I rise from the window seat, dislodging Derrick from his perch. He takes to the air, wings humming with frantic energy as he trails me across the room. My fingers find the concealed button along the panelled wainscoting. A portion of the wall slides aside to reveal the hidden map.
Scotland lies before me in a sprawling spiderweb of multicoloured threads, a strange memorial built of silk and blood. Here, I track the movements of rogue fae by the bodies left in their wake, tying each atrocity to the next. A different colour assigned to every monster I intend to end.
I step closer, holding my breath. The map drinks in the scant light, shadows pooling between the crisscrossing ribbons stretched taut across the surface. So many lives reduced to points on a topography of violence. All those fragile human threads.
With trembling hands, I carefully remove each shimmering emerald ribbon marking Thalion’s butchery. One... two... three.
Every marker untangles the gruesome geography. The dozens of close calls where I tracked his footsteps through Edinburgh’s streets, always one step behind the monster. Now, one by one, I place each ribbon in a bowl to be burned later. Reducing all evidence of his existence to ash.
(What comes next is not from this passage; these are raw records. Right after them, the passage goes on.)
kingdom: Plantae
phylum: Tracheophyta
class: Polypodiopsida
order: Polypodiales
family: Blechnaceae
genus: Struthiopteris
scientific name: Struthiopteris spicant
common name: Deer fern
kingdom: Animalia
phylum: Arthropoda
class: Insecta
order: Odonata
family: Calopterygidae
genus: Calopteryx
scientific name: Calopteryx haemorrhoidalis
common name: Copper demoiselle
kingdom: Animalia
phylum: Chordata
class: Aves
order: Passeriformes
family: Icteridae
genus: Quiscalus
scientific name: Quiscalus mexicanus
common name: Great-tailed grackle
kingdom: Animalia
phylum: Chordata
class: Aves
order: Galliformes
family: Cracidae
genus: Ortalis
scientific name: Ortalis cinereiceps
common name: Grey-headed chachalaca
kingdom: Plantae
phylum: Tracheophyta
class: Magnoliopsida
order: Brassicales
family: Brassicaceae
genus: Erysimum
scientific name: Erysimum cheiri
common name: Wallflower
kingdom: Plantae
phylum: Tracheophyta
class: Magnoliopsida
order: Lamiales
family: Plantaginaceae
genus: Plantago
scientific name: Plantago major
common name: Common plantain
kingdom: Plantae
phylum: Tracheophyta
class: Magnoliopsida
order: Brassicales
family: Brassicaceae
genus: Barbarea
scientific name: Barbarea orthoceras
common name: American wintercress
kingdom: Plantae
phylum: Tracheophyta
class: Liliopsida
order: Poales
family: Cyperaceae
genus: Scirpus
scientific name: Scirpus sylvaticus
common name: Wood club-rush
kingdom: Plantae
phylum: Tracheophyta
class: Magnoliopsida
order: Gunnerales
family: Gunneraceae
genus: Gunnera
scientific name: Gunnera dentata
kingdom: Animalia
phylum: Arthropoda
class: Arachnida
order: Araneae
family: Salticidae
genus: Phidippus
When it’s finished, I step back. My ragged exhale seems to echo in the ensuing stillness. Eyes closed, I trace my fingers over the remaining ribbons, following them across the map.
There, crimson silk—representing Arion. The one whose fangs tore deepest during the attack that nearly ended me.
Whose vicious bite left the knot of scars still twisting my shoulder, his fangs forever imprinted on my skin.
And there, black—the colour I chose for Sorcha. The one who almost broke me with her regret. She arrived after the others. And I saw the horror in her emerald eyes at their actions. Felt the surprising gentleness as she wrapped me in her wool coat, preserving some small shred of dignity.
Her voice carries through my memories, edged with fury.
What are you doing? I said we’d kill her, not torture her.
A hollow protest. Because she drove the blade home between my ribs in the end. The winding scar beneath my breast is Sorcha’s handiwork—the strike intended for my heart that narrowly missed its mark.
I want her dead and cold at my feet. Just like Thalion.